MAGNET contributing writer Jud Cost is sharing some of the wealth of classic films he’s been lucky enough to see over the past 40 years. Trolling the backwaters of cinema, he has worked up a list of more than 500 titles—from the silent era through the ’00s—that you may have missed. A new selection, all currently available on DVD, appears every week.
Rear Window (1954, 112 minutes)
Director Alfred Hitchcock never made more out of a less-promising canvas than he did with Rear Window. From a vantage point of a second-story New York City apartment, the camera roves around a smorgasbord of open windows across the courtyard during a sticky summer morning. A lithe black tomcat slips up a staircase for an all-day nap after a night on the town. A milkman’s bottles clank as he makes his morning deliveries.
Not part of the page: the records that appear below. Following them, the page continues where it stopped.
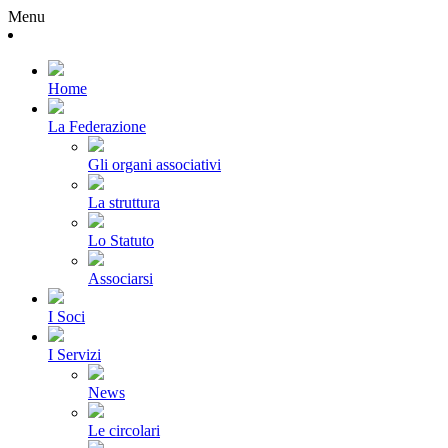
Menu
Home
La Federazione
Gli organi associativi
La struttura
Lo Statuto
Associarsi
I Soci
I Servizi
News
Le circolari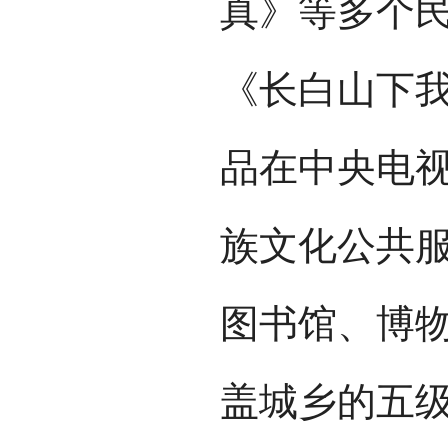
真》等多个
《长白山下
品在中央电
族文化公共
图书馆、博
盖城乡的五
The camera briefly returns to home base as sweat beads up on the forehead of L.B. “Jeff” Jefferies (Jimmy Stewart), sleeping fitfully next to his rear window.
It’s back outside into the courtyard as a radio bellows, “Men, are you over 40?!” and a paunchy man in a tanktop undershirt, who answers the radio’s desscription, lathers his whiskers with a shaving brush. An elderly man sits bolt upright on the fire escape, followed by his wife, sleeping head to toe. A shapely girl with a blond pixie cut pirouettes into her living room while attempting to snap on her strapless bra. She drops the undergarment on the kitchen floor, then readjusts it faster than Nijinsky could ever have done.
Jefferies is now seen in a hip-to-toe plaster cast of his left leg, bearing an inscription: “Here lie the broken bones of L.B. Jefferies,” with the second “e” squeezed in later to correct a typo. His apartment’s walls are covered with framed black-and-white photographs. Two Formula One racing cars careen upward like dinosaurs after a violent collision. Three people are running desperately from a burning vehicle in another photo, and a third depicts a man, maybe a police officer, falling into the path of a ’53 DeSoto. A coffee table bears a stack of LIFE magazine’s recent “Paris Fashions” issue piled next to a very expensive camera with flash attachment.
Later that morning, Jefferies is trying to run an electric razor over a sweaty upper lip as his telephone rings. “Congratulations on getting rid of that cast,” says Jeff’s principal magazine editor. “Who said I was getting rid of it?” replies Jeff. “This is Wednesday, seven weeks from the day you broke your leg, yes or no?” Jeff’s eyes roll back into his head as he says, “How did you ever get to be such a big-shot editor with such a small memory?” “Thrift, industry and hard work,” replies the editor, “and catching the publisher with his secretary. Did I get the wrong day?” “No, wrong week! It’s next Wednesday I emerge from this plaster cocoon,” moans Jeff.
The injury, he learns, will cost him a plum assignment in Kashmir, “about to go up in smoke.” To dampen the anguish from this missed opportunity, Jeff maneuvers a long stick inside his cast to scratch an annoying itch just above his knee.